Bolaji Status Report 11/30/19

Bolaji Status Report 11/30/19

I missed the last status report, so this will just be a big one with everything, sorry Charles. In the past two weeks, we received and assembled the spookpower and spooktroller boards, and did basic testing of them. So far, they are without any problems. Once we exercised all of the basic peripherals, like the 3 phase pwm generation, adc triggering, and UART, I ported over the janktroller code. It didn’t work for a while because the faster control loop that we were able to run on spooktroller seems to make it more sensitive to everything being tuned just right, but during the many hours of debugging I’ve gotten much better intuition into what parameters need to be adjusted together to keep everything working.

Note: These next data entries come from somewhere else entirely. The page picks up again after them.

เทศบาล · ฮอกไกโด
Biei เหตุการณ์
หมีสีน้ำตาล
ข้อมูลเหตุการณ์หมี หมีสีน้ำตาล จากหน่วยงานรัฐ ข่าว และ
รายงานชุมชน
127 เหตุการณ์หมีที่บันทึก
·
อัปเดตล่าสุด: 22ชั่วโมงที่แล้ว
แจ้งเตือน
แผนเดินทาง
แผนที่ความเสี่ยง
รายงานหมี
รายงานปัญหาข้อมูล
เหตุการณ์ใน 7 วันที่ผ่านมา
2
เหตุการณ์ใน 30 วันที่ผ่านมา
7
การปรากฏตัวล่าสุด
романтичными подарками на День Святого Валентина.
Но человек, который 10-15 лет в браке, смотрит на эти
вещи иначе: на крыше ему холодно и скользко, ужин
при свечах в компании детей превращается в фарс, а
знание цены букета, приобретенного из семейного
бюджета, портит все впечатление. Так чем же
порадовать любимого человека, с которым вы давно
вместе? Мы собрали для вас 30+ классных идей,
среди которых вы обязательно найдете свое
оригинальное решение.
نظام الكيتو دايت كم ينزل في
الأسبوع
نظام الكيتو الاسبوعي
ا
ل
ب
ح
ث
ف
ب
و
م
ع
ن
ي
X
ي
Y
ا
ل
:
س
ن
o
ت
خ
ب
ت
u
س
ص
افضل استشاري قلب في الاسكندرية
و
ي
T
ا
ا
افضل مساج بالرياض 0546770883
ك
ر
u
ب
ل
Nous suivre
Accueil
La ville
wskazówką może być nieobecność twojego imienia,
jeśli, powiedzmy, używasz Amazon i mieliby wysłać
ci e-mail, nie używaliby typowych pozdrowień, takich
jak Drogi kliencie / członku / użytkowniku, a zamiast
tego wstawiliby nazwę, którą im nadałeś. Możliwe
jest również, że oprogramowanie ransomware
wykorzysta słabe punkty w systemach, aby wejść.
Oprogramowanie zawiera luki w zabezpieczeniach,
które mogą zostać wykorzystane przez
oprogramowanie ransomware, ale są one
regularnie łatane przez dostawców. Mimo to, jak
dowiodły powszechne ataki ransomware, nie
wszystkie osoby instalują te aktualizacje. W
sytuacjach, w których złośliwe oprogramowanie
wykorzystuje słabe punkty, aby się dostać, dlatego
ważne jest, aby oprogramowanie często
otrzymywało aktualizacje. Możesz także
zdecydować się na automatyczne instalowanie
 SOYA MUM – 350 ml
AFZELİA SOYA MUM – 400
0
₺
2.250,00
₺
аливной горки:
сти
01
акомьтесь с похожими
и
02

We have been running the medium sized motor with the electric boogaloo (spooktroller and spookpower assembled together) to start getting an idea of how it handles the bigger motors. More importantly, the bigger motors are actually wound sinusoidally, while the motor we used last was trapezoidal. This technically means that they should be much better for a flux observer based estimator, which was part of the reason we made that design decision, but the testing with janktroller showed that isn’t too critical.

I have been able to get the electric boogaloo spinning the medium motor at up to ~1300rpm, which is where the control loop currently starts to loose control and draw a ton of excess current. One of the biggest things that enabled that was just writing a very simple control loop to modulate the commanded iD current, which effectively implements field weakening. One odd thing is that it seems in most literature field weakening is just in effect or not, but in our case it just made it always modulate the commanded iD to try and keep the sensed iD at about zero, and it seems to be strictly better (draws less power for the same speed, more stable speed response, etc.).

From here, I’m trying to make the startup as robust as possible. I think that it is ok for it to just blast a ton of current into turning the motor at a predefined speed, accelerating it until the estimator magnitude is large enough for that to take over. I’m also trying to actually implement the tests that we need in order to verify all of our performance metrics, which involves trying to spin the motor “backwards”. Right now, it can only turn in the direction that the controller thinks is forwards. It is likely because we have some estimator offsets set poorly, so I’ll try and take some time to dial those in to the neutral position so i can try the 1000rpm -> -1000rpm test.

I also majorly restructured Rotaté so that now it features 4 graphs and is all around more easily configurable and useful. It has already proven to be extremely valuable in validating run performance of the motor, especially because you can’t set useful breakpoints on a spinning motor.